[Entries taken from a collection]

=-=-=-=-=

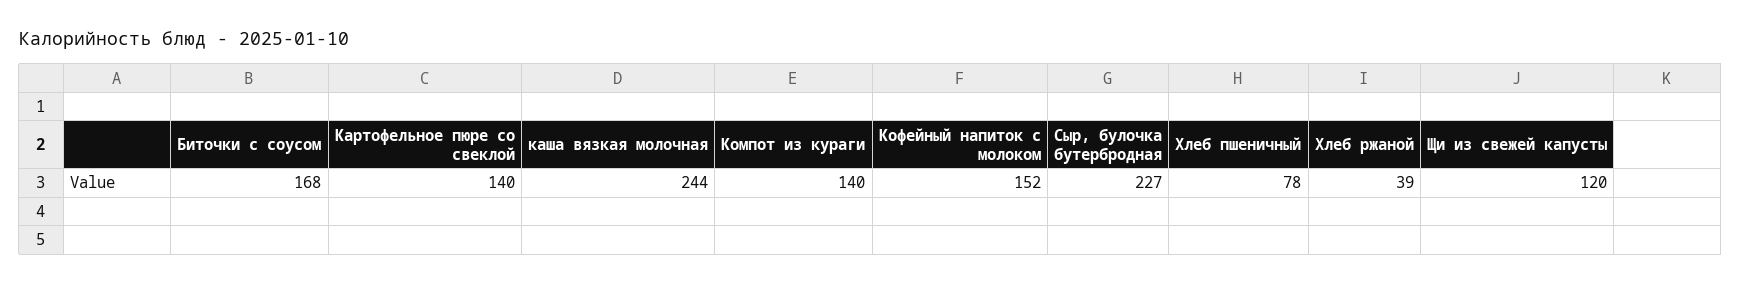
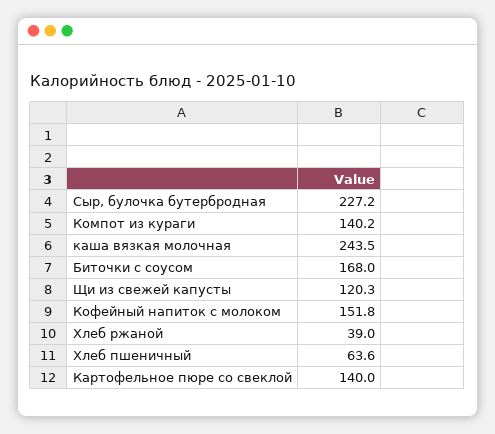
  {
    "Биточки с соусом": 168,
    "Картофельное пюре со свеклой": 140,
    "каша вязкая молочная": 243.5,
    "Компот из кураги": 140.2,
    "Кофейный напиток с молоком": 151.8,
    "Сыр, булочка бутербродная": 227.2,
-   "Хлеб пшеничный": 78,
+   "Хлеб пшеничный": 63.6,
    "Хлеб ржаной": 39,
    "Щи из свежей капусты": 120.3
  }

=-=-=-=-=

__YOUR ASSIGNMENT__
Each line above that contains the word "Хлеб" should be returned.

__ANSWER TO THIS PROBLEM__
-   "Хлеб пшеничный": 78,
+   "Хлеб пшеничный": 63.6,
    "Хлеб ржаной": 39,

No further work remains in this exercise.